▶ **TASK TO COMPLETE**: Go line by line through the data below, counting each one that has "Kapolri", and give the final count only.

▶ **DATA EXCERPTS**:

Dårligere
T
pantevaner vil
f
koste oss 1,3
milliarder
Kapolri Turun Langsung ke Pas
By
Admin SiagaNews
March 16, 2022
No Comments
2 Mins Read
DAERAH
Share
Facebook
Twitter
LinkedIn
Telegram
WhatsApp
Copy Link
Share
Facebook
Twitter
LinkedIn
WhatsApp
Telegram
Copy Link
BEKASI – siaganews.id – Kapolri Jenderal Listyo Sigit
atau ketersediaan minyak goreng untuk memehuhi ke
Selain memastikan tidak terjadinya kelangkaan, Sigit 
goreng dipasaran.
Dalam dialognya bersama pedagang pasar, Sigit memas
==
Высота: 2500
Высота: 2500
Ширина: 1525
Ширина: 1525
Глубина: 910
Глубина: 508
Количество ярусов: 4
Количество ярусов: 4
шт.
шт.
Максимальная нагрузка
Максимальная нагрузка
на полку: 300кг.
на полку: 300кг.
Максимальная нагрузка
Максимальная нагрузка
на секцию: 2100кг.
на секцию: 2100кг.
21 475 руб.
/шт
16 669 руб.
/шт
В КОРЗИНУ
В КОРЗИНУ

▶ **SOLUTION FOR THIS EXERCISE**: 2